LMK if you think we should include that logic in this PR to keep the break-beyond-limit logic vs. visiting all the indirects?

[amotin]

While for backwards searches it is not required, it is also pretty trivial for any performance gain we may get. I'd prefer it in, probably.

For forward searches it is more complicated, while unlikely to ever happen. I'd feel better would we have some reasonable behavior in case of 2^^64 file size, if it is even specified somehow, but not as a "performance" optimization. I don't insist it here.

[rrevans]

Looking at this more, I think it's feasible to stop at dn->dn_maxblkid since dn_struct_rwlock is held here? That seems like it would allow forward search to stop without visiting maxlvl in many cases.

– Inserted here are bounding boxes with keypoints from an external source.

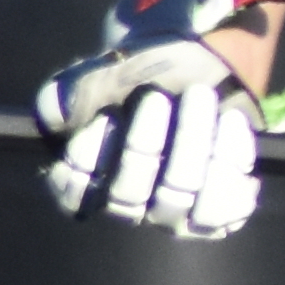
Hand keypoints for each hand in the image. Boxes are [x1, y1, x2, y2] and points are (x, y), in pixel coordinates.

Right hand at [31, 0, 282, 237]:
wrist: (202, 70)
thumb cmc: (142, 75)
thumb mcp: (103, 73)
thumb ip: (71, 92)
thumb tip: (54, 117)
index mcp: (88, 179)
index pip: (74, 192)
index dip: (87, 159)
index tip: (105, 116)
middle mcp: (129, 205)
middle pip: (128, 194)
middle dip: (143, 143)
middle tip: (157, 96)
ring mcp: (172, 214)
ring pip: (176, 199)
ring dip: (190, 146)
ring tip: (200, 96)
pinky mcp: (216, 212)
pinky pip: (224, 206)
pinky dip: (230, 159)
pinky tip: (231, 120)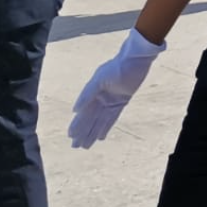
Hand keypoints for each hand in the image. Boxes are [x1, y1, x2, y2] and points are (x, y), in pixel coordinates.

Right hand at [69, 29, 164, 148]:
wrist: (135, 60)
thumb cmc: (117, 67)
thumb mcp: (100, 80)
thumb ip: (87, 95)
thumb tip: (75, 110)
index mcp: (92, 92)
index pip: (83, 112)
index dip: (77, 124)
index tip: (70, 136)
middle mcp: (100, 98)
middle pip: (90, 119)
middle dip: (83, 132)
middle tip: (75, 146)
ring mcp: (110, 100)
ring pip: (100, 120)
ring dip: (93, 132)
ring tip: (86, 146)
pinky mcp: (122, 101)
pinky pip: (112, 117)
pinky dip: (106, 127)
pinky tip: (101, 137)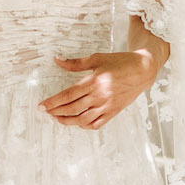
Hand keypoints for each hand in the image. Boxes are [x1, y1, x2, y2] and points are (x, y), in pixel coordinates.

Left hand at [43, 43, 163, 130]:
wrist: (143, 70)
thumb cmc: (120, 62)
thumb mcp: (97, 58)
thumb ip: (75, 63)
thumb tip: (57, 60)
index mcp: (94, 82)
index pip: (68, 95)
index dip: (53, 102)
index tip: (41, 106)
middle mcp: (100, 96)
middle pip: (72, 109)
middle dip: (56, 112)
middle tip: (46, 111)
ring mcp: (107, 106)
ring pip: (82, 120)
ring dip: (67, 121)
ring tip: (57, 118)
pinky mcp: (113, 112)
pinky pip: (96, 124)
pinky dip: (85, 125)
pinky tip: (77, 122)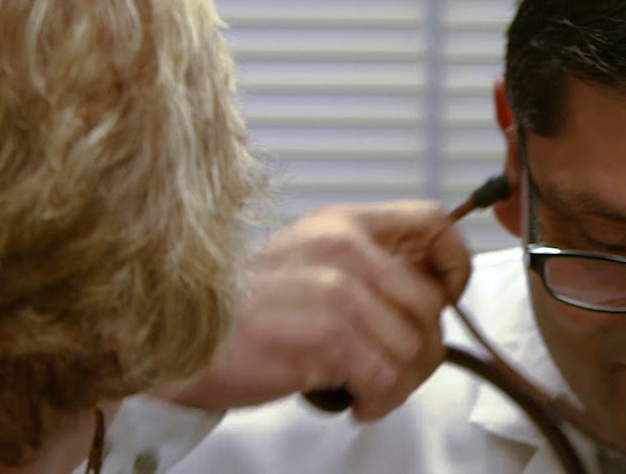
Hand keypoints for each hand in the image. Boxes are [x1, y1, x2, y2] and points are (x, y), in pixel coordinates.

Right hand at [156, 200, 470, 420]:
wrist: (171, 334)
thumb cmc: (231, 309)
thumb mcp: (302, 260)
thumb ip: (359, 264)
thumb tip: (418, 293)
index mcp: (342, 225)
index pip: (434, 223)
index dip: (455, 265)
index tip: (445, 296)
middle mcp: (346, 250)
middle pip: (433, 302)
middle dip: (423, 348)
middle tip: (390, 367)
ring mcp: (339, 292)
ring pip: (417, 347)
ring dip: (397, 382)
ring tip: (364, 386)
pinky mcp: (329, 338)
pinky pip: (389, 379)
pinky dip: (377, 401)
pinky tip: (349, 399)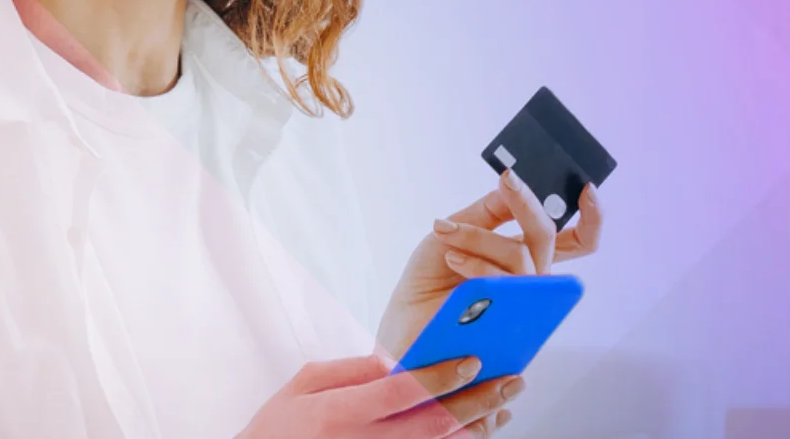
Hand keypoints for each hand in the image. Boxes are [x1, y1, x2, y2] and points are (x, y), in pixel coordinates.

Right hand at [238, 353, 522, 437]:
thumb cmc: (278, 429)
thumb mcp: (304, 386)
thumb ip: (351, 371)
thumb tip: (396, 361)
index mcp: (339, 413)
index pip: (400, 392)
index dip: (440, 376)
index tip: (473, 359)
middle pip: (433, 425)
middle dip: (477, 402)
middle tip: (512, 381)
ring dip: (476, 429)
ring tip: (503, 406)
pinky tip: (475, 433)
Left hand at [377, 171, 603, 360]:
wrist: (403, 320)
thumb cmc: (430, 279)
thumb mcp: (455, 230)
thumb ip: (488, 209)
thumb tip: (512, 183)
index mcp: (525, 257)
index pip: (575, 241)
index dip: (592, 218)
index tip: (587, 189)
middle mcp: (531, 281)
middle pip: (547, 237)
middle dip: (524, 205)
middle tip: (505, 183)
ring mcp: (523, 305)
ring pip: (522, 258)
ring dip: (481, 238)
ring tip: (446, 235)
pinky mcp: (508, 325)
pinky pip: (506, 287)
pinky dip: (478, 265)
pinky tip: (453, 258)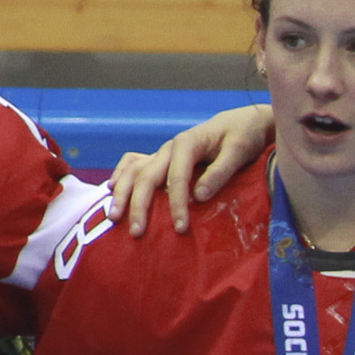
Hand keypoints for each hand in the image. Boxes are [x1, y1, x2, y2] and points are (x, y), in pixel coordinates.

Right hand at [107, 104, 275, 233]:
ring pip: (134, 170)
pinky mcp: (163, 157)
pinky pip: (134, 164)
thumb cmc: (242, 136)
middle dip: (139, 205)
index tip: (181, 228)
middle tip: (137, 232)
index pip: (176, 178)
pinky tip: (112, 189)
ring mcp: (163, 152)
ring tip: (114, 216)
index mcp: (187, 144)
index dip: (177, 204)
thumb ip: (219, 173)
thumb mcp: (238, 152)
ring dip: (122, 193)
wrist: (240, 122)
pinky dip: (121, 175)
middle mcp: (169, 148)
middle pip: (146, 176)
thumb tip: (199, 197)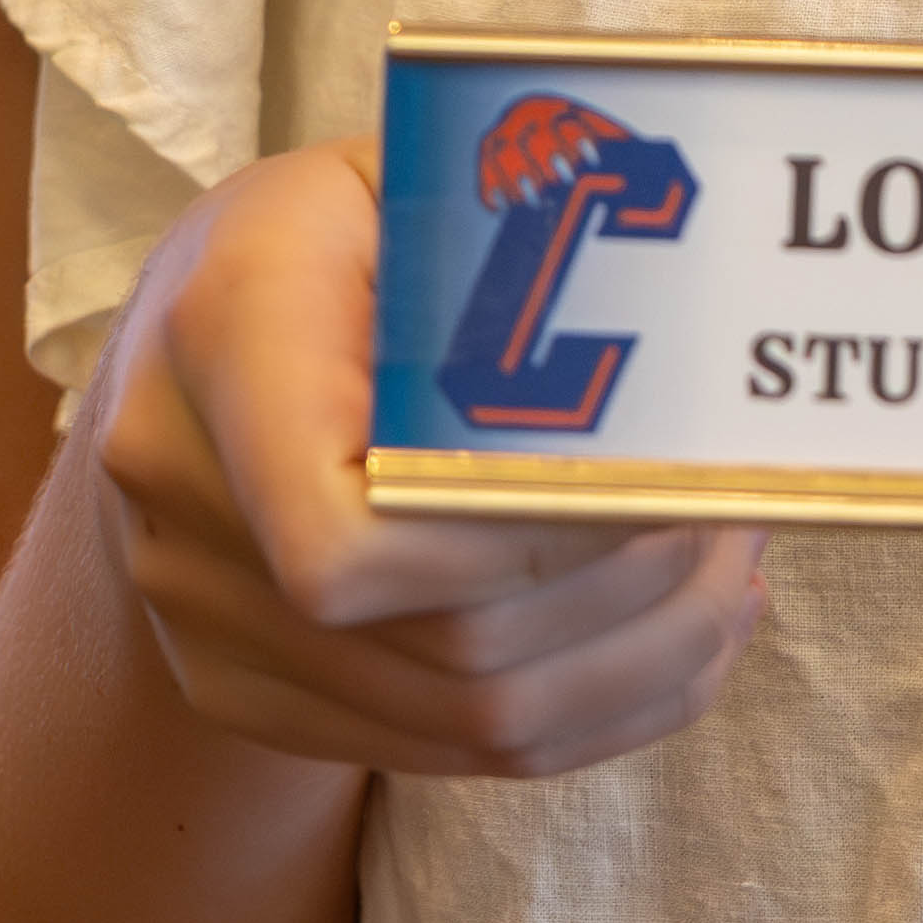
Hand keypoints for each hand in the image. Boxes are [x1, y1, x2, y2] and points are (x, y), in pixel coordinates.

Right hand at [93, 138, 773, 782]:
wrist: (191, 343)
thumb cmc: (347, 233)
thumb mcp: (425, 172)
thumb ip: (525, 241)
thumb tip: (699, 308)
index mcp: (221, 334)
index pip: (348, 539)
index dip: (529, 540)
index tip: (664, 487)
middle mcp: (181, 493)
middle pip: (446, 637)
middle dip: (632, 594)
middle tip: (741, 515)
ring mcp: (200, 615)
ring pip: (468, 718)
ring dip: (639, 660)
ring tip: (726, 575)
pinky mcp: (244, 688)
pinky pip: (449, 750)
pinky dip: (591, 708)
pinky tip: (672, 636)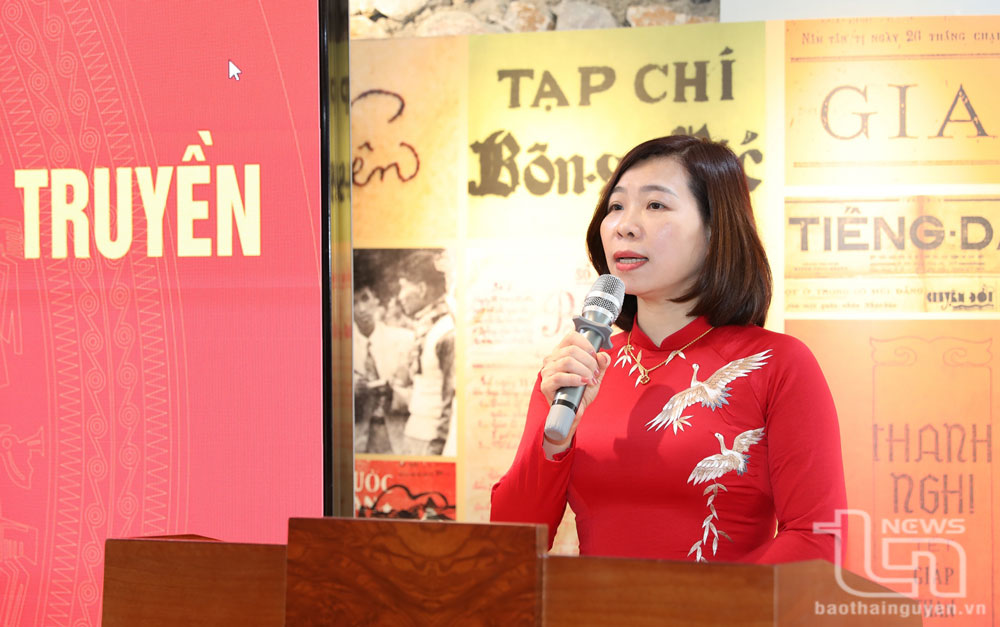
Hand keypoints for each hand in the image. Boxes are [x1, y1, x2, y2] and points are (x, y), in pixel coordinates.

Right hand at [539, 331, 611, 447]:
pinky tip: (583, 383)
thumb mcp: (595, 376)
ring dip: (584, 371)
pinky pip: (560, 377)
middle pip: (572, 350)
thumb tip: (603, 356)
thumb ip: (601, 365)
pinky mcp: (546, 385)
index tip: (595, 357)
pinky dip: (575, 379)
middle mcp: (552, 359)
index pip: (571, 337)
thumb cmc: (582, 392)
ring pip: (567, 362)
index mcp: (562, 352)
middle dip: (589, 362)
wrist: (575, 413)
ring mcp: (547, 372)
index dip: (586, 345)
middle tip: (595, 373)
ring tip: (590, 380)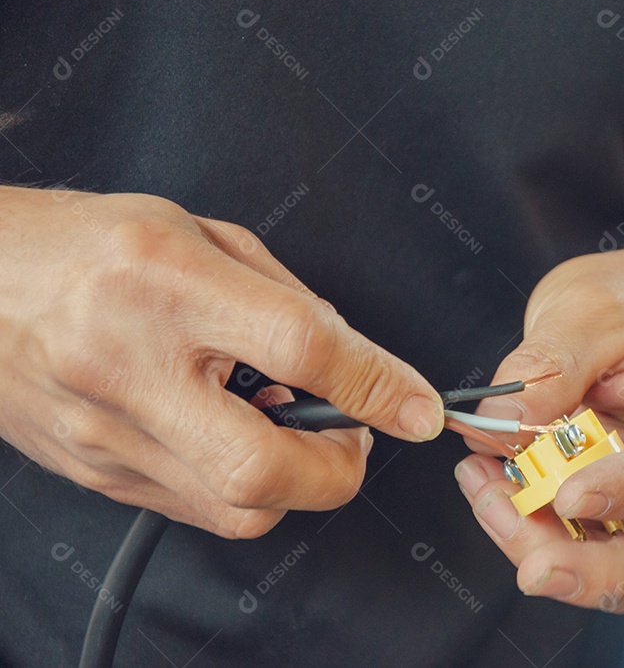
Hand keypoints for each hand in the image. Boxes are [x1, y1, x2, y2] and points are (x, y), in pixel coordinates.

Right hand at [0, 187, 442, 537]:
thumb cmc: (87, 246)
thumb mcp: (199, 233)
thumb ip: (285, 298)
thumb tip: (357, 362)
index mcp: (165, 281)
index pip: (300, 347)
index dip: (377, 384)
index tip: (417, 406)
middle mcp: (130, 365)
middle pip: (264, 467)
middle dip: (340, 467)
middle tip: (354, 434)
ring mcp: (107, 434)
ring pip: (238, 507)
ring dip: (296, 482)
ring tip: (290, 429)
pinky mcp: (98, 474)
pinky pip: (198, 509)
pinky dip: (244, 486)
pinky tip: (238, 439)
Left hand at [454, 247, 623, 612]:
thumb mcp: (591, 302)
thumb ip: (549, 363)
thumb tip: (496, 430)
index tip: (567, 499)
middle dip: (603, 573)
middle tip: (530, 570)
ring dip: (565, 558)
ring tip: (493, 507)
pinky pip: (615, 551)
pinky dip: (556, 540)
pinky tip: (503, 502)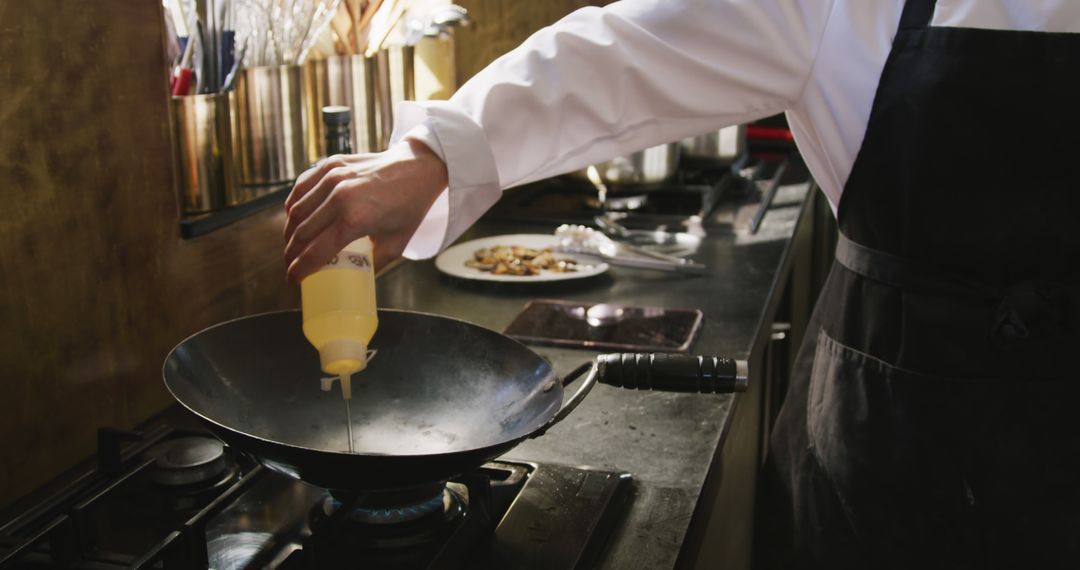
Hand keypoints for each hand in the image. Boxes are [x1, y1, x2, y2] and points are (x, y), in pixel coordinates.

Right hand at [283, 138, 447, 282]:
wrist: (417, 168)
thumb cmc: (409, 208)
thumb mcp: (395, 244)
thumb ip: (373, 264)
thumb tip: (353, 280)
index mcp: (355, 219)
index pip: (316, 251)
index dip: (299, 270)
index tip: (293, 280)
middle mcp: (339, 196)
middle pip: (301, 232)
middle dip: (291, 254)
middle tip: (291, 265)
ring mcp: (332, 176)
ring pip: (296, 210)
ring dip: (289, 231)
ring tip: (292, 245)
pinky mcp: (330, 164)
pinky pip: (301, 188)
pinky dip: (294, 205)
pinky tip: (296, 218)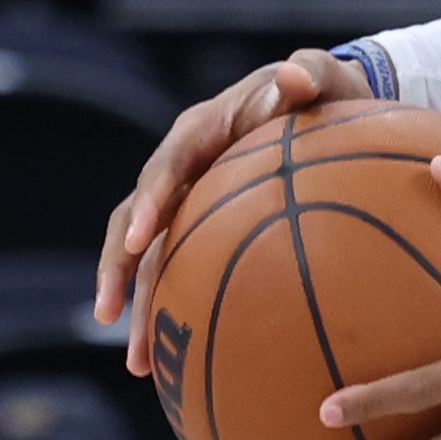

Edit: Unfortunately this doesn't work. dmu_free_long_range sets dn->dn_maxblkid = 0, so sync context calling dnode_next_offset subsequently fails if open context frees an entire object.

If it did work the test would be simply:

if (lvl > 0 && ((blkid == 0 && index < 0) ||
   (blkid << epbs) + index >
   (dn->dn_maxblkid >> (lvl - 1) * epbs))) {
	ASSERT3S(error, !=, 0);
	break;
}

Meanwhile that doesn't deal with the 2⁶⁴ offset limit, but maybe an ASSERT or maybe even VERIFY is good enough for now? ZFS does not deal in objects above that size, and many of the callers of this function would fail badly if processing an oversize object.

Ideally this function would be refactored to return blkids. Then at least some of the overflow problems go away since it becomes defined to for example iterate over the L1 blocks that would cover offsets beyond 2⁶⁴.

[amotin]

Meanwhile that doesn't deal with the 2^^64 offset limit, but maybe an ASSERT or maybe even VERIFY is good enough for now?

I don't insist on it happening now, if it was broken forever and you don't have a good solution.

[amotin]

I was just thinking about unneeded indirects accesses. Don't think it is a problem though, just wonder about performance.